U.S. Bank is behind many oil giants, including Enbridge, Energy Transfer Partners (here and here), Phillips 66 (here and here), and Marathon. All four of these companies own major stakes in the Dakota Access pipeline, and Phillips 66 and Marathon are the primary shippers of oil through DAPL. U.S. Bank also finances Cabot Oil & Gas, DTE Energy (here and here), EQT (here and here), National Fuel Gas, Plains, Range Resources and Williams.
So while they may not be providing project-level loans, U.S. Bank is certainly responsible for the continuing construction of thousands of pipelines.
“Just as weapon manufacturers are responsible for the terror their products reign, by backing big oil, these banks are responsible for the pipelines that violently desecrate indigenous lands and waters,” says Jacqueline Fielder (Mnicoujou Lakota, Hidatsa) an organizer of the San Francisco Defund DAPL Coalition.
The difference between project-level vs. corporate-level financing is important.
Pipeline companies often do not need to structure or disclose their capital flows down to the project level. For example, the entire Dakota Access pipeline system, including its connections to Texas and Louisiana, has an estimated price tag of $5.5 billion, but only $2.5 billion was structured as project-level financing.
The recently launched Mazaska Talks campaign aims to keep the pressure up on the banks funding the Bayou Bridge pipeline, part of the DAPL system, as well as all four proposed tar sands pipelines: Keystone XL, Line 3, Trans Mountain, and Energy East. None of these has project-level financing, so the targets are the pipeline companies themselves: TransCanada, Enbridge, and Kinder Morgan. Not surprisingly,the banks funding all four pipelines are nearly the same as the list of DAPL funders compiled by Food & Water Watch.
These financial institutions are in the business of profiting from extraction and aren’t going to back out easily.
During DAPL’s construction, U.S. Bank provided Energy Transfer Partners with a $175 million line of credit. Just six weeks ago, U.S. Bank recommitted to Energy Transfer on that deal, but the new agreement no longer discloses how much each bank has committed.
Now they say they will stop “project financing”? U.S. Bank knows that the average consumer would not pay attention to the complicated bigger picture, so it was a very clever public relations move—and many green groups bought it.
If U.S. Bank is going to stop financing pipelines, it has to stop lending at the corporate level, too.

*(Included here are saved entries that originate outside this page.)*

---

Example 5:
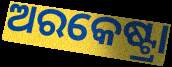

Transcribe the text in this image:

ଅରକେଷ୍ଟ୍ରା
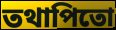
তথাপিতো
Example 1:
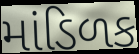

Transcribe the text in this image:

માંડિળક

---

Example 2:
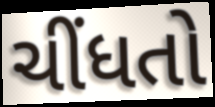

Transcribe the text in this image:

ચીંધતો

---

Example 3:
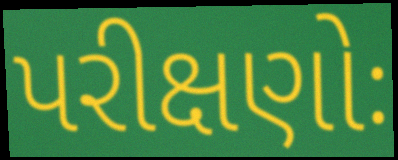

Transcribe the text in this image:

પરીક્ષણોઃ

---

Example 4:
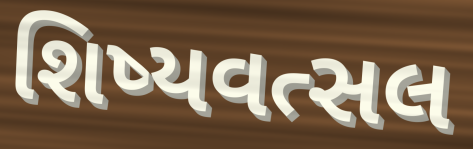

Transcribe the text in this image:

શિષ્યવત્સલ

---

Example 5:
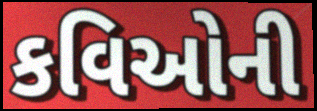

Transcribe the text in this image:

કવિઓની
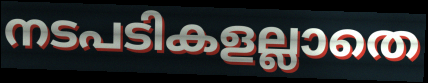
നടപടികളല്ലാതെ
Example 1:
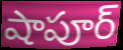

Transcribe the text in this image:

షాపూర్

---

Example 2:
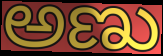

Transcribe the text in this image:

అణు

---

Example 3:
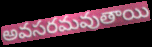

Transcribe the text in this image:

అవసరమవుతాయి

As early as July, we should get a chance to see if U.S. Bank’s new policy is just words.
On July 2, 2017, the credit agreement EQT has with U.S. Bank and others is set to expire. Marathon, a shipper on and a 9 percent stakeholder of DAPL, has an agreement involving U.S. Bank that expires in late July 2017. Let’s wait to cheer U.S. Bank until it puts its money where its mouth is.

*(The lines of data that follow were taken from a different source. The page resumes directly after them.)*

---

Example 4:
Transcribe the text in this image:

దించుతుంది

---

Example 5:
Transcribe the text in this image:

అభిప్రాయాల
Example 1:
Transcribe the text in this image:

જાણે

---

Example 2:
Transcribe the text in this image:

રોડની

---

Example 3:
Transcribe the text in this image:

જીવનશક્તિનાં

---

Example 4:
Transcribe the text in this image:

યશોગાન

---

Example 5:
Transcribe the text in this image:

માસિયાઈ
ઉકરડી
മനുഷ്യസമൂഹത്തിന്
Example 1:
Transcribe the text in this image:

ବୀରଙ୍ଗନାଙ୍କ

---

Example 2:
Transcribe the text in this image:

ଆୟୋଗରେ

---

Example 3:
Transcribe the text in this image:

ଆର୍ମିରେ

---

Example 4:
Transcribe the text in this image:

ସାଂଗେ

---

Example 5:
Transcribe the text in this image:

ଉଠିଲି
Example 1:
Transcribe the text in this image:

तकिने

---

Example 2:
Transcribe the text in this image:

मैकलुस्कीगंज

Now is the time to step up our demands that banks divest from industries that endanger our future generations, says Rachel Heaton (Muckleshoot Tribe) of Mazaska Talks. “We know there are always loopholes through which banks will try to pass off responsibility, but we will continue to resist until these banks completely divest from all pipeline and fossil fuel corporations and incorporate the Free, Prior, and Informed Consent of Indigenous peoples into their corporate lending structures.”